──────── The data

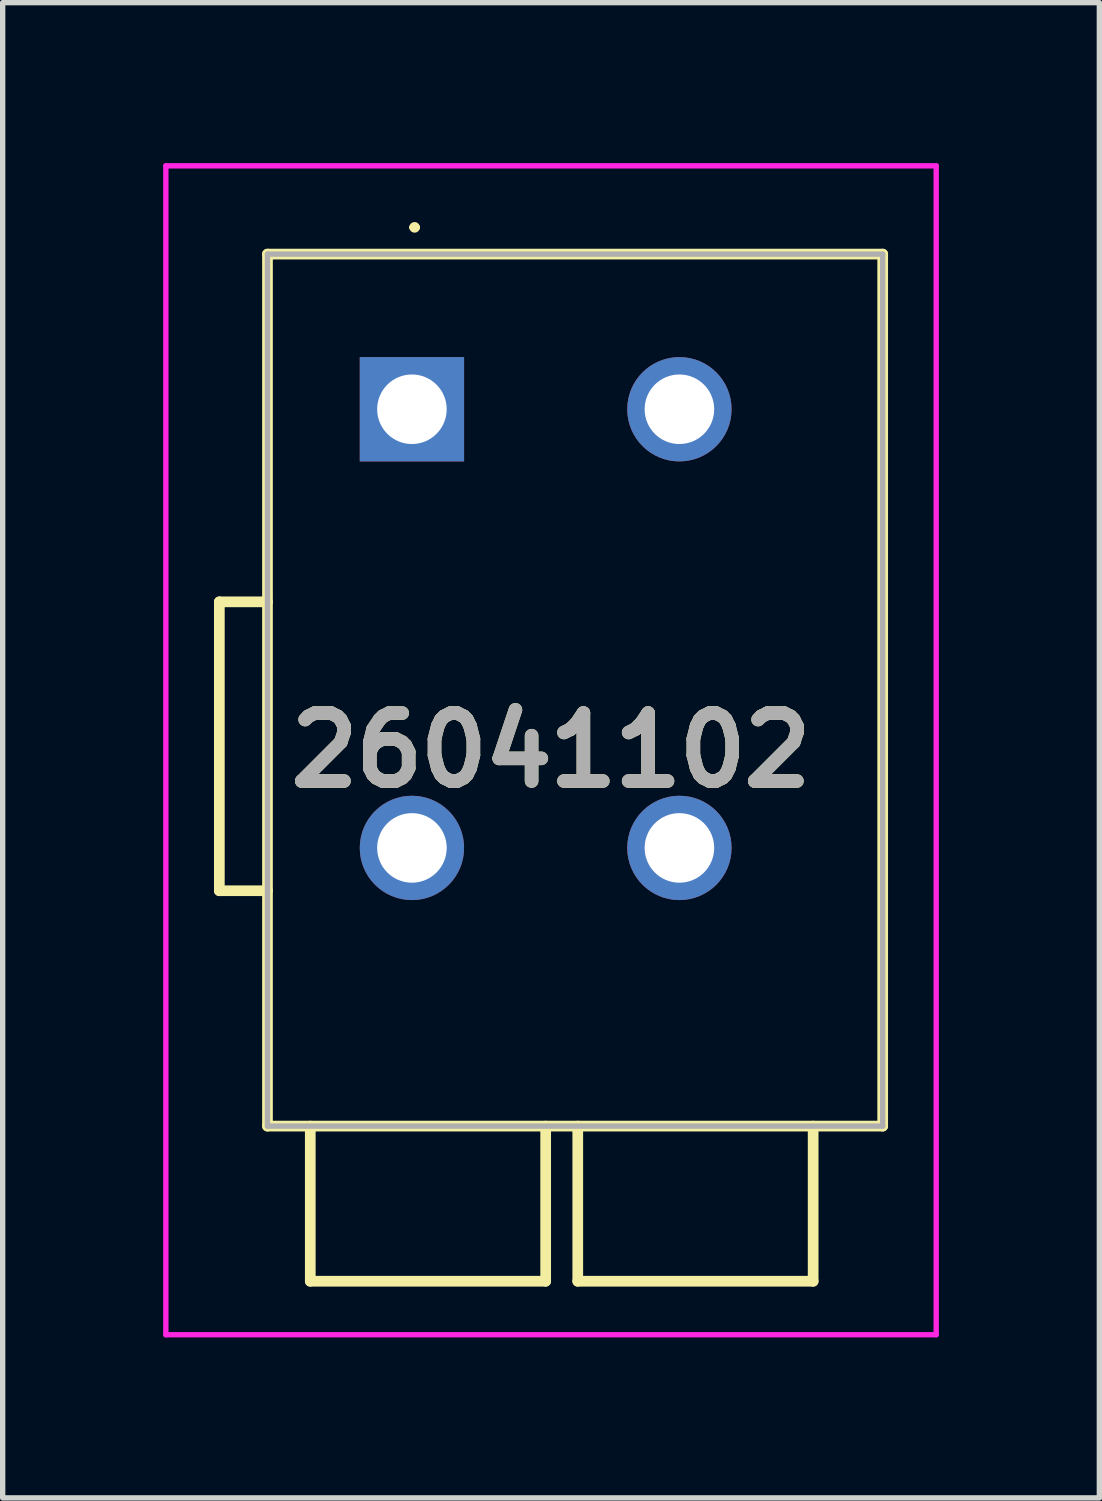
<source format=kicad_pcb>
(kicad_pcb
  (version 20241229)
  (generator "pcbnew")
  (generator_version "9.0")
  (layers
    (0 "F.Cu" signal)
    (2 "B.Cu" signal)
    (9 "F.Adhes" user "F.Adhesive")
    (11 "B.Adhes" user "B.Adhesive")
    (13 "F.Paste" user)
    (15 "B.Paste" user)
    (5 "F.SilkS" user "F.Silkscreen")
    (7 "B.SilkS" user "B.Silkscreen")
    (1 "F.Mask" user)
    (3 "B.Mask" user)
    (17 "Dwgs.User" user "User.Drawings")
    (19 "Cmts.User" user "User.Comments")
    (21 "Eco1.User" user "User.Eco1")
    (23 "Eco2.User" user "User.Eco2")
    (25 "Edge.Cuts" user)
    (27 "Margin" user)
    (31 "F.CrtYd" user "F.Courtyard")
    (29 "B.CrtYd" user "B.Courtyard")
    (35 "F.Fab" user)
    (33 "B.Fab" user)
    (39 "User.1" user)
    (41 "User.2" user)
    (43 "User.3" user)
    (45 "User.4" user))
  (footprint "26041102"
    (layer "F.Cu")
    (at 4.65 4.6)
    (property "Reference" "26041102" (at 2.6 6.375 0) (layer "F.SilkS") (effects (font (size 1.27 1.27) (thickness 0.254))))
    (attr through_hole)
    (fp_line (start -3.6 3.6) (end -3.6 9) (stroke (width 0.2) (type solid)) (layer "F.SilkS"))
    (fp_line (start -3.6 9) (end -2.7 9) (stroke (width 0.2) (type solid)) (layer "F.SilkS"))
    (fp_line (start -2.7 -2.9) (end 8.8 -2.9) (stroke (width 0.2) (type solid)) (layer "F.SilkS"))
    (fp_line (start -2.7 3.6) (end -3.6 3.6) (stroke (width 0.2) (type solid)) (layer "F.SilkS"))
    (fp_line (start -2.7 13.4) (end -2.7 -2.9) (stroke (width 0.2) (type solid)) (layer "F.SilkS"))
    (fp_line (start -1.9 13.4) (end -1.9 16.3) (stroke (width 0.2) (type solid)) (layer "F.SilkS"))
    (fp_line (start -1.9 16.3) (end 2.5 16.3) (stroke (width 0.2) (type solid)) (layer "F.SilkS"))
    (fp_line (start 0 -3.4) (end 0 -3.4) (stroke (width 0.1) (type solid)) (layer "F.SilkS"))
    (fp_line (start 0.1 -3.4) (end 0.1 -3.4) (stroke (width 0.1) (type solid)) (layer "F.SilkS"))
    (fp_line (start 2.5 16.3) (end 2.5 13.4) (stroke (width 0.2) (type solid)) (layer "F.SilkS"))
    (fp_line (start 3.1 13.4) (end 3.1 16.3) (stroke (width 0.2) (type solid)) (layer "F.SilkS"))
    (fp_line (start 3.1 16.3) (end 7.5 16.3) (stroke (width 0.2) (type solid)) (layer "F.SilkS"))
    (fp_line (start 7.5 16.3) (end 7.5 13.4) (stroke (width 0.2) (type solid)) (layer "F.SilkS"))
    (fp_line (start 8.8 -2.9) (end 8.8 13.4) (stroke (width 0.2) (type solid)) (layer "F.SilkS"))
    (fp_line (start 8.8 13.4) (end -2.7 13.4) (stroke (width 0.2) (type solid)) (layer "F.SilkS"))
    (fp_arc (start 0 -3.4) (mid 0.05 -3.45) (end 0.1 -3.4) (stroke (width 0.1) (type solid)) (layer "F.SilkS"))
    (fp_arc (start 0.1 -3.4) (mid 0.05 -3.35) (end 0 -3.4) (stroke (width 0.1) (type solid)) (layer "F.SilkS"))
    (fp_line (start -4.6 -4.55) (end 9.8 -4.55) (stroke (width 0.1) (type solid)) (layer "F.CrtYd"))
    (fp_line (start -4.6 17.3) (end -4.6 -4.55) (stroke (width 0.1) (type solid)) (layer "F.CrtYd"))
    (fp_line (start 9.8 -4.55) (end 9.8 17.3) (stroke (width 0.1) (type solid)) (layer "F.CrtYd"))
    (fp_line (start 9.8 17.3) (end -4.6 17.3) (stroke (width 0.1) (type solid)) (layer "F.CrtYd"))
    (fp_line (start -2.7 -2.9) (end 8.8 -2.9) (stroke (width 0.1) (type solid)) (layer "F.Fab"))
    (fp_line (start -2.7 13.4) (end -2.7 -2.9) (stroke (width 0.1) (type solid)) (layer "F.Fab"))
    (fp_line (start 8.8 -2.9) (end 8.8 13.4) (stroke (width 0.1) (type solid)) (layer "F.Fab"))
    (fp_line (start 8.8 13.4) (end -2.7 13.4) (stroke (width 0.1) (type solid)) (layer "F.Fab"))
    (fp_text user "${REFERENCE}" (at 2.6 6.375 0) (layer "F.Fab") (effects (font (size 1.27 1.27) (thickness 0.254))))
    (pad "1" thru_hole rect (at 0 0) (size 1.95 1.95) (drill 1.3) (layers "*.Cu" "*.Mask"))
    (pad "2" thru_hole circle (at 0 8.2) (size 1.95 1.95) (drill 1.3) (layers "*.Cu" "*.Mask"))
    (pad "3" thru_hole circle (at 5 0) (size 1.95 1.95) (drill 1.3) (layers "*.Cu" "*.Mask"))
    (pad "4" thru_hole circle (at 5 8.2) (size 1.95 1.95) (drill 1.3) (layers "*.Cu" "*.Mask")))
  (gr_rect
    (start -3 -3)
    (end 17.5 24.95)
    (stroke (width 0.1) (type default))
    (fill no)
    (layer "Edge.Cuts")))
</source>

────────────────

## Work instructions:
Report every line in the data that holds "Adhes", copying each one.

## Answer for this exercise:
    (9 "F.Adhes" user "F.Adhesive")
    (11 "B.Adhes" user "B.Adhesive")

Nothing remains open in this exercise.